Silvia atraviesa el corredor de rejas de la prisión de Guayaquil con una expresión amarga y se detiene a protestar. “He visto solo diez minutos a mi hijo”, reclama indignada. Es mediodía y llegó a la Penitenciaría de Guayaquil al amanecer. Desde hace seis meses, las visitas a los presos de las cárceles de Ecuador han estado prohibidas tras la declaración de conflicto armado interno, decretado por primera vez en el país por Daniel Noboa. Esta medida, destinada a entregar la seguridad de las calles y las cárceles a los militares, dejó a las familias sin contacto con los presos. Silvia no había tenido noticias de su hijo hasta el miércoles pasado, cuando lo volvió a ver. “Está flaco, casi en huesos, se me salieron las lágrimas ni bien lo vi”, comenta la madre, mientras revive el encuentro. “A todos les dan de comer solo una vez al día, a las tres de la tarde. Después intentan aguantar el hambre con galletas y jugos que compran en la tienda de la cárcel”, explica Silvia.
El anuncio del restablecimiento de las visitas tomó por sorpresa a los parientes, porque se da en medio de denuncias contra las Fuerzas Ar madas por torturas y maltratos a los presos de varias cárceles, entre esas la Penitenciaría del Litoral. El Gobierno de Noboa se ha hecho del control de los presidios a cualquier costo, incluso, como la violación de derechos humanos, como ha documentado EL PAÍS y que han confirmado diferentes organizaciones como la Defensoría del Pueblo, el Comité de Derechos Humanos y Human Rights Watch.
En los exteriores de la penitenciaría, un centenar de personas, en su mayoría mujeres, repasan entre ellas los requisitos para atravesar los filtros de seguridad que otras visitantes les han comunicado a través de grupos de WhatsApp.
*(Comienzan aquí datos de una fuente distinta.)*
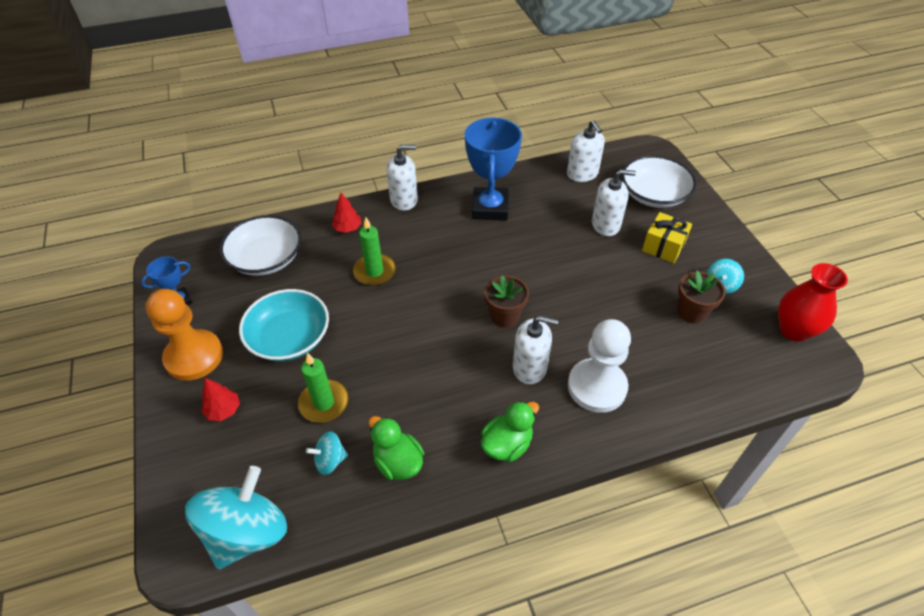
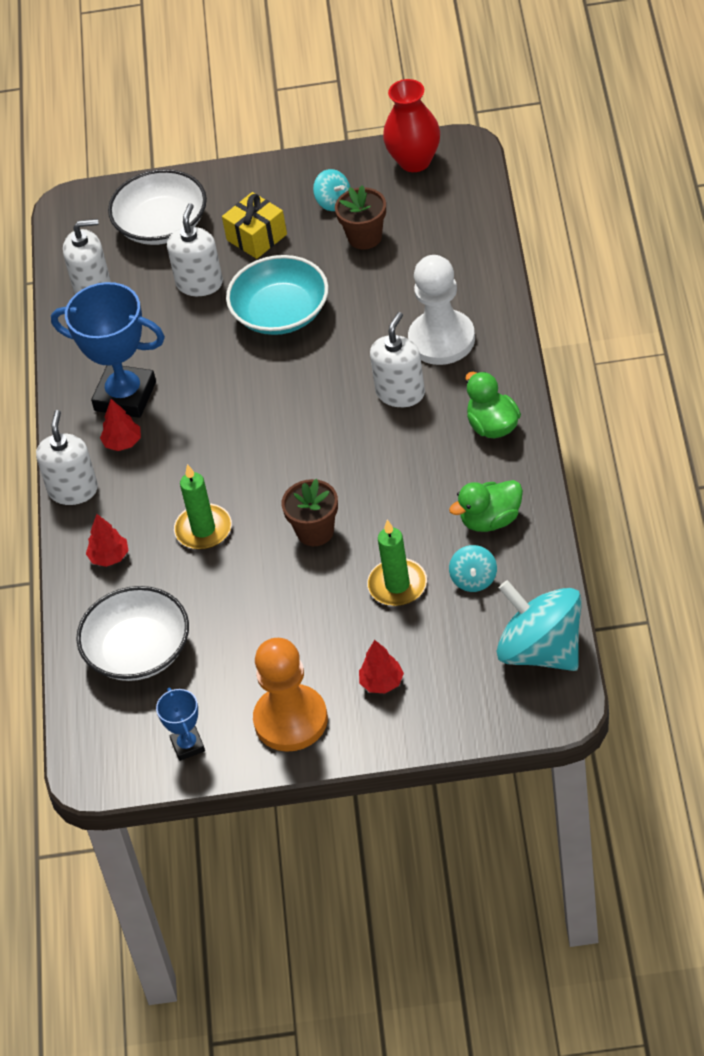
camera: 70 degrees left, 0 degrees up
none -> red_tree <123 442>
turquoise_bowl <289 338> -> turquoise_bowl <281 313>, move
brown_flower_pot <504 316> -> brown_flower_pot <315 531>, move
Deben vestir camiseta blanca, pantalón de mezclilla, zapatillas que dejen los dedos de los pies al descubierto, ningún accesorio, ni aretes, anillos o cadenas, y el cabello suelto. El cubrebocas es obligatorio, hay un brote de tuberculosis en la cárcel que no ha cumplido con los protocolos de aislamiento, los presos tampoco tienen acceso a los tratamientos. Algunos familiares han caído enfermos tras las primeras visitas.
Los teléfonos móviles también están prohibidos, algunas visitantes no sabían esto y no tienen dónde dejarlos, lo que las tiene perturbadas y molestas. Una mujer menuda, que bordea los 80 años y a quien todos llaman Bolita, camina por la fila ofreciendo alquilar camisetas blancas para la visita, mascarillas o guardar los teléfonos por un dólar. Algunas lo consideran, otras no tienen opción si no quieren perder su turno y no saben cuándo volverán a habilitar las visitas. Todo es incierto.
La entrada de la cárcel luce ordenada, la Policía ha desalojado a los vendedores ambulantes que por décadas han estado instalados afuera, aunque todavía hay quienes llevan empanadas o sándwiches en canastas de mimbre vendiendo en silencio en la fila a quienes esperan su turno para entrar a la cárcel. A los únicos que les permiten estar un poco más cerca de la puerta es a un grupo de adultos mayores que están sentados en un filo de cemento, resguardados bajo el sol. En ellos no se ha pensado, no hay sillas, nada.
Ahí está Jacqueline, recién operada de su fémur izquierdo que se destrozó con una caída. Tiene extendida la pierna, mientras se sostiene de su bastón. “Son nuestros hijos y no podemos dejarlos morir ahí”, dice Jacqueline, vestida con una camiseta blanca que ha alquilado a 50 centavos porque no se enteró de las exigencias. Ha hecho de todo para mantener a su hijo que lleva detenido cuatro años de los 13 a los que fue sentenciado por tráfico de drogas. “He hecho rifas entre vecinos, he vendido comida o a veces algún hermano me apoya para depositarle dinero a mi hijo y pueda comer”, dice la mujer de 65 años, que esta vez no va a regañar a su hijo por lo que hizo, solo quiere saber si está bien.